Think this was a CEB print, in Battaramulla.
So, a bunch of political hacks thought they could gamble with the big boys on oil hedging. And lost anywhere from $400-700 million dollars. Sarath Silva – pulling jungi over trousers – became Super Justice and stopped the payments. And everyone in Metropolis lived happily… oh wait, no. Because the Supreme Court can’t actually order debt into non-existence. Now that debt burden has fallen on the banks. So Commercial Bank in particular is tumbling on the stock exchange. In fact, dudes are so scared that the whole damn thing is going to crater that they will automatically suspend trading if the market drops more than 5% (LBO, all LBO). Which inspires confidence.
To reiterate, the Ceylon Petroleum Corporation, not content to lose over $170 million locally decided to gamble internationally.
“People were saying oil would go up to 200 dollars a barrel at the time,” [CPC Chairman De Mel] said. De Mel says he had the chance to cut the position by paying a fee when oil prices started to come down but “everyone” including Goldman Sachs and Citibank was saying it would go up.
Goldman Sachs almost collapsed due to bad bets made in debt markets (LBO)
Of course, no one saw this coming. Oh wait… here’s a May 2007 Sunday Times article by Upul Arunajith.
The Ceylon Petroleum Corporation got into a ground breaking agreement with the Standard Chartered Bank earlier this year. The agreement was to provide upside price protection to the CPC from escalating crude oil price in a spot market. This agreement was a trailblazer initiative that introduced the concept of commodity hedging using Derivative instruments for the first time in Sri Lanka. By introducing hedging, the CPC created a precedent in Sri Lanka. However, despite having a hedge model in place to provide upside price protection the CPC had to increase the retail fuel prices in the recent months. Rationally, these recent price increases from a laymen’s analysis, potentially disputes and questions the very validity of the hedging process.

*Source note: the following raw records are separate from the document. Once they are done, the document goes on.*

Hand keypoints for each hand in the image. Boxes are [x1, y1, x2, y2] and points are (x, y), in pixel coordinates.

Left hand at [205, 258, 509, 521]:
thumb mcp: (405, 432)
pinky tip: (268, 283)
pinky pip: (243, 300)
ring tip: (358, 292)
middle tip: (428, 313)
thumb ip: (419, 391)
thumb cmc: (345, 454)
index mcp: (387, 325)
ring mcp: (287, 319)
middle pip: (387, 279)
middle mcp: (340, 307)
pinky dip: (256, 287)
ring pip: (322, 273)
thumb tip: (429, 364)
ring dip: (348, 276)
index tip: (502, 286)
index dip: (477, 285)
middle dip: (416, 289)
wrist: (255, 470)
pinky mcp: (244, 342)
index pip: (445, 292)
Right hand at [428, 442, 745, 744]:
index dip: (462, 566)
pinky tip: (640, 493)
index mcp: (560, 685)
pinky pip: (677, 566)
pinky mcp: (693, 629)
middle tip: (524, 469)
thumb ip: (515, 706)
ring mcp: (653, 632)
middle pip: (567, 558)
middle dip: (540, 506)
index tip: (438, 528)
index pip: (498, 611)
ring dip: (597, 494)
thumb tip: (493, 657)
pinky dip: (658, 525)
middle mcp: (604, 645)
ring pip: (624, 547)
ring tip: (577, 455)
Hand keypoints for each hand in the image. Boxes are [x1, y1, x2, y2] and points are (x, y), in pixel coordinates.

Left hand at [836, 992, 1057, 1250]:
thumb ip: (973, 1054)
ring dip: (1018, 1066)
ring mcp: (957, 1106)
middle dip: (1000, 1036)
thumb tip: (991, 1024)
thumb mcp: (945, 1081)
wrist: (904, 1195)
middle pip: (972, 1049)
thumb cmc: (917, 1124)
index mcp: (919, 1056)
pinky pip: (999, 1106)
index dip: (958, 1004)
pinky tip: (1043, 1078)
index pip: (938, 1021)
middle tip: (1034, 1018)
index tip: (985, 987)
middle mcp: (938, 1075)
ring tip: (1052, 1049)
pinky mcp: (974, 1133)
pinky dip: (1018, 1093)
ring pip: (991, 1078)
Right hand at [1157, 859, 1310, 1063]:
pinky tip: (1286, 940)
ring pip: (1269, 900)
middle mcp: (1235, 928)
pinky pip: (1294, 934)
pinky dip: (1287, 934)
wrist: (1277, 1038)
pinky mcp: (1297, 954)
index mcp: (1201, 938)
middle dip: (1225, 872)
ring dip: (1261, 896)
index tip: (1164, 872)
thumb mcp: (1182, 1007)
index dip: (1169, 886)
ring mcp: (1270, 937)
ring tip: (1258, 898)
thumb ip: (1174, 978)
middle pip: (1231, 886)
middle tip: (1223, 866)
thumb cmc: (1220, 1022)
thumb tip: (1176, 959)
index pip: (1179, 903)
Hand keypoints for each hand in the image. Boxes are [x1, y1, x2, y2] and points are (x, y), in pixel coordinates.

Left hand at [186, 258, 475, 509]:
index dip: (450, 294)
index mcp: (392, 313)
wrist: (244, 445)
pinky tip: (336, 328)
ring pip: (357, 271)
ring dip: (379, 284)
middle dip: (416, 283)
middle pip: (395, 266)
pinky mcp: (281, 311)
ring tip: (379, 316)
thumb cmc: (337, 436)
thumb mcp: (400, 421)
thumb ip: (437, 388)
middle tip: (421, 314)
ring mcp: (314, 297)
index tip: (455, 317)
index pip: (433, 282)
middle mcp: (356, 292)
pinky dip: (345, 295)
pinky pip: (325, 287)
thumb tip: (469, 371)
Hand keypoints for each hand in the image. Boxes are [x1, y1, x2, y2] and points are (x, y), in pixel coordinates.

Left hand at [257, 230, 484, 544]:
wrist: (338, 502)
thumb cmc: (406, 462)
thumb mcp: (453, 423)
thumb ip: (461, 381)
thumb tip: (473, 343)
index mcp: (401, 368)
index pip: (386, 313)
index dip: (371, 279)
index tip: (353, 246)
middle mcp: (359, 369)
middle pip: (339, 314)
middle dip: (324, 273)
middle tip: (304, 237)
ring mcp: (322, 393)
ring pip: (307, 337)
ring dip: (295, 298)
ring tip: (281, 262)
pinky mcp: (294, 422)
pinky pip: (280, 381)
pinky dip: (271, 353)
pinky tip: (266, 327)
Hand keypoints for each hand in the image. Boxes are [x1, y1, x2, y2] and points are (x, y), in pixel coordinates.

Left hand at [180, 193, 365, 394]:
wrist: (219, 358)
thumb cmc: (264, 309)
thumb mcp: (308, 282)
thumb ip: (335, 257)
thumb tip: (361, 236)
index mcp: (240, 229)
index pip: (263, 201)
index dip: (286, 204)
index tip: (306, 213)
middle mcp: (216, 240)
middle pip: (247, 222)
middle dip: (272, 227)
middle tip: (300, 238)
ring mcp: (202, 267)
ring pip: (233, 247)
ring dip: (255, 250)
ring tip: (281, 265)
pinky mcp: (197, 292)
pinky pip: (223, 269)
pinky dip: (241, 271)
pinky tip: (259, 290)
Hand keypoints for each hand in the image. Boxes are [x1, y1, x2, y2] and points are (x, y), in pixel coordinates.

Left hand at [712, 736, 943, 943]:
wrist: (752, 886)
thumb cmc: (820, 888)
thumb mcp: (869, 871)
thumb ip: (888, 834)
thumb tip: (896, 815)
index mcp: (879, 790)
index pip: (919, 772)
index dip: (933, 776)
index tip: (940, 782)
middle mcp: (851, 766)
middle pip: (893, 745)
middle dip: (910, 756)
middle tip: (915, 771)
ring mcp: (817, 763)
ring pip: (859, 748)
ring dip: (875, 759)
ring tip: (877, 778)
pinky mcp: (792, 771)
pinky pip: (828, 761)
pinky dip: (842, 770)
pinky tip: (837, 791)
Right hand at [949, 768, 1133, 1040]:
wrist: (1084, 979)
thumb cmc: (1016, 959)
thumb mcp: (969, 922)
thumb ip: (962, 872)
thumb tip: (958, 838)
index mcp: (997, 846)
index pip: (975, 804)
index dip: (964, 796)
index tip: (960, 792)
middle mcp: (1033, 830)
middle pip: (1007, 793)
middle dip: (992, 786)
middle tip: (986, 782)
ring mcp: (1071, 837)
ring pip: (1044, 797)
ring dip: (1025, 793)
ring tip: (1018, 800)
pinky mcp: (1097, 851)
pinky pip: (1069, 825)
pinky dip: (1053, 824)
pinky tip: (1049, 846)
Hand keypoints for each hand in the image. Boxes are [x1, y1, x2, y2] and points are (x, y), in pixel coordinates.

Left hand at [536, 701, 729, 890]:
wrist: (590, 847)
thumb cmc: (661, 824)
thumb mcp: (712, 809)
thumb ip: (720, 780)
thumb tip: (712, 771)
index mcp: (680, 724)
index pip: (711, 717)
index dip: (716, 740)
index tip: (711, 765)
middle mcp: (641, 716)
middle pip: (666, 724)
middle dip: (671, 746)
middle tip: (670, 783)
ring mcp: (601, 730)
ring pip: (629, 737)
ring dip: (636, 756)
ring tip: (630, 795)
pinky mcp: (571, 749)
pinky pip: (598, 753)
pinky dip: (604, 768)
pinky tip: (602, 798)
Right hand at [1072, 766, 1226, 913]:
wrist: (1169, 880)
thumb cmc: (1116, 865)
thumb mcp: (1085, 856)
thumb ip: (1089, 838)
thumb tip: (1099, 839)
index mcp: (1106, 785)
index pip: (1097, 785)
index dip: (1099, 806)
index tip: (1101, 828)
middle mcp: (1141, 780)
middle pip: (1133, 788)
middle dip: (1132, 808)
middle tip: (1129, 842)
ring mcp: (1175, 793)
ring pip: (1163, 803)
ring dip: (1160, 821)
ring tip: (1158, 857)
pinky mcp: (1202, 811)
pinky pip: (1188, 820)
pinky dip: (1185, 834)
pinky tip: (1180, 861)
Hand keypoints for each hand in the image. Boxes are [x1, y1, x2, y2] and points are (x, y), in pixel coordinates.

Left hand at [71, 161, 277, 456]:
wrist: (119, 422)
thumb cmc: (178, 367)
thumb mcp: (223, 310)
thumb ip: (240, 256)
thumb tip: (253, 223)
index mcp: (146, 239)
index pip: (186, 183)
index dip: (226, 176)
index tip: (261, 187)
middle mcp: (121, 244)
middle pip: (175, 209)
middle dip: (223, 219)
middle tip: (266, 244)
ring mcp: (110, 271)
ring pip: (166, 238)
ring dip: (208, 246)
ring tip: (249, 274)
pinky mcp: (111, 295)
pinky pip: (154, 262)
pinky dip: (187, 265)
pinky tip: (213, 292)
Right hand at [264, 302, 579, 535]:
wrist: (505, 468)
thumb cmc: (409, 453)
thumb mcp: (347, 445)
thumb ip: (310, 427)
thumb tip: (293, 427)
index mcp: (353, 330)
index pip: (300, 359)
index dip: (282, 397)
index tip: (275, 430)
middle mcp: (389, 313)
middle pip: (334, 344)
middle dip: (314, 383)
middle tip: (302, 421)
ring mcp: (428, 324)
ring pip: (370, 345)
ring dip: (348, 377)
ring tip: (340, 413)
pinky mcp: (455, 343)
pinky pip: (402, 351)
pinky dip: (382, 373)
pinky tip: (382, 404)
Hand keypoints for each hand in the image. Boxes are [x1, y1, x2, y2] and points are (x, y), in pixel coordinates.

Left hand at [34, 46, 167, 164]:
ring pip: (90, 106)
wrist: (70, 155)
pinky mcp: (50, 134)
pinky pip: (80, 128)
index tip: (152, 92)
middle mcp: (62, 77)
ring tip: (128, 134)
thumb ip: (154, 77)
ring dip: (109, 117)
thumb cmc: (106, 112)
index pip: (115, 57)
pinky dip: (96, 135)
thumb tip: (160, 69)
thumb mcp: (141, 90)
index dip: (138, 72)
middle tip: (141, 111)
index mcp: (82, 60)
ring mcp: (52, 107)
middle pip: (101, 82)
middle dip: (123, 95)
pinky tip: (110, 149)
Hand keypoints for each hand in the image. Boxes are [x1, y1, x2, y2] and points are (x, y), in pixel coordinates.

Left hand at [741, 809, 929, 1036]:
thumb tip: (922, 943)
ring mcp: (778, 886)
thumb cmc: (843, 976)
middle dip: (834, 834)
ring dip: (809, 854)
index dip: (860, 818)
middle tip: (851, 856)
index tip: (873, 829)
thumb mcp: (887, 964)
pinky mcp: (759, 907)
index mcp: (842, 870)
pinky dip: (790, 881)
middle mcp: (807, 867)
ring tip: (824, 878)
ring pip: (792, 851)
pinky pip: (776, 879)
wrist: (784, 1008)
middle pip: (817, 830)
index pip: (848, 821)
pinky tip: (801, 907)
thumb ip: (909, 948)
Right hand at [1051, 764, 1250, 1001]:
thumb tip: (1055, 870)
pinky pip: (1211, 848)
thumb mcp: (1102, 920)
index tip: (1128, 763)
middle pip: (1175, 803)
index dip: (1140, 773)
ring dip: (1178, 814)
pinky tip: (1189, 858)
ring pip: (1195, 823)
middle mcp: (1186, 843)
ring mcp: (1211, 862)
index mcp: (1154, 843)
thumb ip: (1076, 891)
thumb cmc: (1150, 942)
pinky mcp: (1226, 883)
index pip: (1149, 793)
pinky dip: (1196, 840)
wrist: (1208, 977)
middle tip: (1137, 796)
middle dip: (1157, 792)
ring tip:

The thing about many of these crisises (crisese? fuck) is that laymen could see something coming. Like, maybe you shouldn’t give house loans to people that can’t pay them. Like, maybe Sri Lanka shouldn’t gamble on beating the global oil market (which has been pretty consistently thrashing us for years). But you know, fuck it. Everyone kinda assumed the people in charge knew what was going on, but they didn’t, and now we all have no pants.
But Chief Justice Sarath Silva is Superman and he’s just like ‘Stop fucking round y’all’ and everything’s cool. Except, no, because he’s just a local god, a household deity, and there’s bigger forces at play. That domino of debt was about to knock over our foreign reserves, making it entirely impossible for us to buy iPod nanos and oil and food and stuff. But Sarath Silva was like, fuck it, and the domino fell on the banks instead. Which given the fact that banks all over the world are collapsing and crashing national economies may not have been, shall we say, prudent.
Now Commercial and People’s Bank are like WTF? And their shareholders are like WTF? and the market is like ‘go fuck yourselves’. Sri Lanka is trashing its international credit rating at the time of a global credit crunch which might be, how do you say, dumb. And now dudes are standing ready to unplug the stock market in case that, you know, crashes.
Which is to say, I think a lot more stockbrokers would be jumping out skyscrapers, except we never had the economic success to build them. Which is the unique paradox of Sri Lanka. We’re fucked, but we’ve always been fucked, so fuck it.
We have looming debt, crisis and a currency crisis. Wanna bet that we’ll be in free fall after, oh say the Galle Lit Fest???
and heading the way of Pakistan by the year end, IMF bail out and all.
Indi – If nothing else, the exponential increase of swearing in the recent flurry of posts demonstrates how bad things in SL currently are. It has got to a point where it is almost impossible to articulate the incompetence of the administration.
I think it was just a month ago that the Central bank governor (the man who gave us 30% inflation) said that Sri Lanka has not been affected by the credit crunch. Shortly after he said this, the tea market nose dived 50% (some tea is not being bought at any price); apparel exporters are having orders cancelled, and now this. Welcome to the real world!
At least we have that. And there’s a jak fruit tree in my grandparents yard I can live off.
More examples of the brilliant economic strategies in place under the ‘Mahinda Chinthanaya’
I really like the first line of the last para.
And yes we’re screwed, and yes we have a lot of jokers running the show. But who put them there in the first place?